A neutral density filter. Controlling the light through your camera's lens is important whether you're shooting time lapse at day or at night, and a neutral density filter will let you do that incredibly directly. It's a screw-on filter for the front of your lens that equally cuts down on every spectrum of light passing through it — keeping the same colour cast and white balance for your photos, but allowing you to lengthen shutter speeds or reduce aperture size. Adjustable density filters are even more granular and versatile.

Extra batteries and lenses. Time lapse photography sucks up a lot of power — it's almost like capturing normal video with your digital SLR, since the camera's sensor is almost always powered on and receiving and processing data.
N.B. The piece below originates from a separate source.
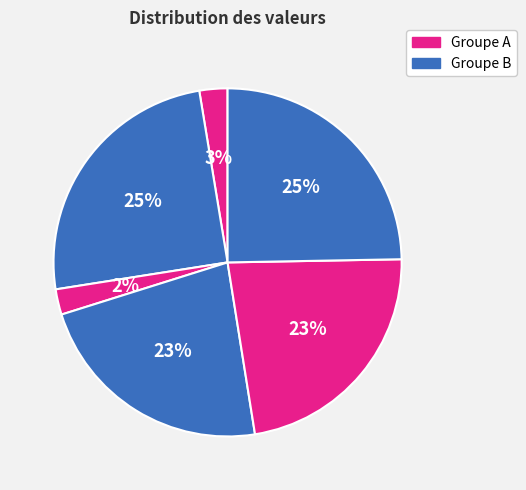

How many segments does this pie chart have?

6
That means if you're intending on capturing what will turn out to be more than a couple of minutes of time-lapse photography (at 25 individual photos per single second of video!), get an extra battery and charger, or two. Different lenses, too, will help you capture more interesting photos from the same angles.
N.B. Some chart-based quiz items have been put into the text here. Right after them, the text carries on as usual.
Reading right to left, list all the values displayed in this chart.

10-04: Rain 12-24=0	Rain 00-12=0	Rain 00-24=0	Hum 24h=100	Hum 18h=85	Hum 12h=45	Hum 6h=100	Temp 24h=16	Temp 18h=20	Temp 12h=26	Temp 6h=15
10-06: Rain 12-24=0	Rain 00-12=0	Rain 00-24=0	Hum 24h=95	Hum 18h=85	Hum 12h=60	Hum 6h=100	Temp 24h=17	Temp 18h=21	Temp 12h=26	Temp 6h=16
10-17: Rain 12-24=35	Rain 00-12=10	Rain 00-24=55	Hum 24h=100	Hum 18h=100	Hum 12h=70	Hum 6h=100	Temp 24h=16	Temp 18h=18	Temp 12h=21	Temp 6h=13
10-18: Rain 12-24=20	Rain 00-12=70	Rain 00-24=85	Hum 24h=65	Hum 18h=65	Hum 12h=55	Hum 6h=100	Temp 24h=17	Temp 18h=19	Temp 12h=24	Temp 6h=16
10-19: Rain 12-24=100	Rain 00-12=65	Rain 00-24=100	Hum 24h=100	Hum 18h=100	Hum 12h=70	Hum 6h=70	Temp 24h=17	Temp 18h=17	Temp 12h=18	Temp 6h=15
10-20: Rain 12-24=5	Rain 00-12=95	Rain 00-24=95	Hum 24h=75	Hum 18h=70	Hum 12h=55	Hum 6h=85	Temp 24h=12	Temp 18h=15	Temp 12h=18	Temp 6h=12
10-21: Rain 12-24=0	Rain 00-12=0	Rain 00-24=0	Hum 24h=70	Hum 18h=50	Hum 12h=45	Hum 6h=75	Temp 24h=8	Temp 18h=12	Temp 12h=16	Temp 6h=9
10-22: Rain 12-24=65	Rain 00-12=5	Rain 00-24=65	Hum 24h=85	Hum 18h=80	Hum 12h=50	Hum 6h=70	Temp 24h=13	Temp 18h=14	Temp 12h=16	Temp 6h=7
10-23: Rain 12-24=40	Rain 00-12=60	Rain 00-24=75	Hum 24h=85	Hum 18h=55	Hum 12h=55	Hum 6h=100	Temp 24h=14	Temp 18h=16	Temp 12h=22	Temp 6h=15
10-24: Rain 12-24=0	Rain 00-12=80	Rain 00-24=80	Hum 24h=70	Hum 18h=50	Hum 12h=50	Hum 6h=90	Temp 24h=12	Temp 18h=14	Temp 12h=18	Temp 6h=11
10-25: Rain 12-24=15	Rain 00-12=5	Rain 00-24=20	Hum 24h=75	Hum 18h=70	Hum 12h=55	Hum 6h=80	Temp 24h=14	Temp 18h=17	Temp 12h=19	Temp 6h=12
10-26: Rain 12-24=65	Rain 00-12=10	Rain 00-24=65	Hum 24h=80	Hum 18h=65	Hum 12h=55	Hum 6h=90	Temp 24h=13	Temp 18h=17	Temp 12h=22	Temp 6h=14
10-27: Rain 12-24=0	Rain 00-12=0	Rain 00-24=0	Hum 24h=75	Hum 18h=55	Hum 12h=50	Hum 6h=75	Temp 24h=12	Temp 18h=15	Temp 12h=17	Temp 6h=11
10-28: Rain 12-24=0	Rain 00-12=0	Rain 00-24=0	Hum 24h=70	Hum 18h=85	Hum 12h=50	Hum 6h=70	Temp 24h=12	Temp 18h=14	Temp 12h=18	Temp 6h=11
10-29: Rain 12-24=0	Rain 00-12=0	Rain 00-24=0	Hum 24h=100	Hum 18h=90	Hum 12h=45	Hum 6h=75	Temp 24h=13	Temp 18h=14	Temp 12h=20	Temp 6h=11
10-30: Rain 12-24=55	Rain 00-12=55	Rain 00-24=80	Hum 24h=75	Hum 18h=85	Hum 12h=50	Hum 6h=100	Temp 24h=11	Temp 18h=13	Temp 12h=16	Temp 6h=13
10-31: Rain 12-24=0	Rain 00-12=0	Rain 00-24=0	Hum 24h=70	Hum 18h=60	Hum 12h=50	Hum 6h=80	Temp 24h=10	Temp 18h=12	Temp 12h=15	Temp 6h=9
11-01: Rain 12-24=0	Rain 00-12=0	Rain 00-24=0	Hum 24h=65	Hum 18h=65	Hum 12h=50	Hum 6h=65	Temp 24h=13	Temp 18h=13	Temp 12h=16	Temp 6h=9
Our Tips For Capturing A Time Lapse Photo Burst

Plan ahead! There's no point getting to the spot you had organised to capture time lapse photography from, only to find that the lighting isn't right, that the sun's in the wrong place, or that you forgot your neutral density filter. Check the times of sunrise and sunset in the area, work out which way you're going to be shooting, and see whether the sun — or any other light source — will disrupt the images your camera is capturing over the course of its burst, whether that's a few drawn-out frames or lots of shorter ones.

Use a wide-angle lens. While time lapse photography looks pretty impressive no matter the lens you're using, the time lapse videos that we all know and love are almost exclusively shot with wide angle lenses; it's more interesting seeing a lot going on in frame at once! Once you're proficient at shooting wide angle time lapses, tack a bit of extra zoom on and use close-up and telephoto time lapse as a bit of extra colour and variety within your videos. Start simple, and then specialise once you're more comfortable with what you're doing.

Get down low, or up high. While we all love straight lines and squared-off architecture, it can look a little bland when you're staring at the same frame for a 30-second video scene. Try experimenting with every object within any time lapse scene that you're framing up, introducing objects to the edge and centre-thirds of your frame. An easy way to make an otherwise staid and standard scene look fascinating is to change your perspective. Get on top of a building, or close down to the ground, and see the effect that has on your images.

Stabilise your tripod. You should always be using a tripod when you're capturing time lapse photography, to ensure consistency between frames and to reduce any chance of blur from moving the camera around while it's snapping away. What's also worth remembering, though, is that even the strongest tripod is still susceptible to vibrations and bumps. Stay well away from your tripod while it's capturing frames, keep your hands off your camera unless you're changing settings, and consider using a sandbag to weigh the tripod down further.